In the U.S., Baltimore stevedores, who were at first recruited by German officers to plant incendiary devices among ships and wharves, were eventually given bottles of liquid culture with orders to infect horses near Van Cortland Park. The stevedores claimed to have done the deed with rubber gloves and needles.

The U.S. biological sabotage program is thought to have ended sometime in late 1916 after which Anton returned to Germany. Upon his return to the U.S., Dilger found himself under suspicion of being a German agent by the Federal Bureau of Investigation and fled to Mexico, where he used the surname "Delmar."

==Sabotage program==
The United States was the only target of German biological sabotage to which Dilger traveled personally, but Romania, Norway, Spain, and South America were all wartime targets of the program. Dilger was the only known individual with the required medical knowledge to have presided over the program in Germany even if he was not directly involved in each country. The methods of infecting livestock became more advanced as the war progressed and went from crude needles to capillary tubes of bacterial culture hidden inside sugar cubes.
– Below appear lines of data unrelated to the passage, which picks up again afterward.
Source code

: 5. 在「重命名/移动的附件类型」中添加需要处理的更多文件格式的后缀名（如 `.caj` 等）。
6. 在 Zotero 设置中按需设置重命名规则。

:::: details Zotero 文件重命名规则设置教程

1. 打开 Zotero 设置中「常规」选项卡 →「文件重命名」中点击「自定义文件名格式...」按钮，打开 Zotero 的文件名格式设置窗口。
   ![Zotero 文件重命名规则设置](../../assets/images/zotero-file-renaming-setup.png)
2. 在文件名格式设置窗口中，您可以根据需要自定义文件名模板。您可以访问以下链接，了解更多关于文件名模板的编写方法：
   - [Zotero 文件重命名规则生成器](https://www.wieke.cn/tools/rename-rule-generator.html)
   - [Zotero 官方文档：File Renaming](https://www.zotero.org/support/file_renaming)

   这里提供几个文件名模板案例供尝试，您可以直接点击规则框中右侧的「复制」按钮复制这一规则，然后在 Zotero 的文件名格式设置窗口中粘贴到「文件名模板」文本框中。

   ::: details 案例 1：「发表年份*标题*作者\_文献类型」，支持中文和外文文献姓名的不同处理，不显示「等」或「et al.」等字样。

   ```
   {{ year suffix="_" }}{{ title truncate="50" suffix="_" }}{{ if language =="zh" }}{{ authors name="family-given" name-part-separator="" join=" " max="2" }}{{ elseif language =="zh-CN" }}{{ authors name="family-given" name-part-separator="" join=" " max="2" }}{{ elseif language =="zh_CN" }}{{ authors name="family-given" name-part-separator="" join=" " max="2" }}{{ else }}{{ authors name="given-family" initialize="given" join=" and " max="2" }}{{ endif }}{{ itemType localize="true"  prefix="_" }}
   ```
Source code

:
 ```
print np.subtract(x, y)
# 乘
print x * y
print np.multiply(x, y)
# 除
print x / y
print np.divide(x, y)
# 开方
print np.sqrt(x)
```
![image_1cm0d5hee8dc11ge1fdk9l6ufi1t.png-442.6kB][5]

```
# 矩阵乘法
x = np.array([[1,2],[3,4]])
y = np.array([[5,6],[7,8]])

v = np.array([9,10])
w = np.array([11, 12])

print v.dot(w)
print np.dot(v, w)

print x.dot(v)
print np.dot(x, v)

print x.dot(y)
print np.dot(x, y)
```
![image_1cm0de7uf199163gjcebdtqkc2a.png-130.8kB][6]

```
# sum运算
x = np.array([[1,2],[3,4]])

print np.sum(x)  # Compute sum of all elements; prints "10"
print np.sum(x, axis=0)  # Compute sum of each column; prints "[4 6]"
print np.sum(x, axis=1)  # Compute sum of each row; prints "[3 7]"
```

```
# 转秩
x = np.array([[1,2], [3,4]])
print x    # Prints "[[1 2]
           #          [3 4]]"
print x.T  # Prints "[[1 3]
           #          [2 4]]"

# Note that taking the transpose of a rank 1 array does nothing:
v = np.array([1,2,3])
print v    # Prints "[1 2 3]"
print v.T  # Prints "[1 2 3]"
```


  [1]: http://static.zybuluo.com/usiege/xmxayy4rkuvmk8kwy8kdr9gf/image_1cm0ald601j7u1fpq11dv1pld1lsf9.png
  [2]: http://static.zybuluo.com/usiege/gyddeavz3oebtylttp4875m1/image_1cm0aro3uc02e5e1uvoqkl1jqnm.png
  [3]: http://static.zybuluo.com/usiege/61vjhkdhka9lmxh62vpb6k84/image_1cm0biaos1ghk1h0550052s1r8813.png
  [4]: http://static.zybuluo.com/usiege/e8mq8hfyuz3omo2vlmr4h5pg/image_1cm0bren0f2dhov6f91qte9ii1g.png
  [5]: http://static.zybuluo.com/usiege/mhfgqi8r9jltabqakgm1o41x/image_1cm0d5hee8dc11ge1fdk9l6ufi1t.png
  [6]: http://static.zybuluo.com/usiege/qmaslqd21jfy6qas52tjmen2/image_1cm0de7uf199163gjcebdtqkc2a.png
The effects of the German effort to sabotage the neutral support of Allied countries is unknown. Since reports were made of disease outbreaks among livestock, it is not known whether the cultures used were pathogenic or even viable. Certainly, the amateurish method by which the U.S. stevedores infected horses would have given rise to accidents, but none was reported. That alone is cause for suspicion among researchers of the cultures used. Indeed, in the treaties signed in the wake of World War I, no specific provisions were made for the prohibition of biological warfare; it is presumed officials either did not know about the German effort or did not consider it a serious threat.

His relative Jürgen Schöfer, Ph.D., now writes about biosafety in science magazines.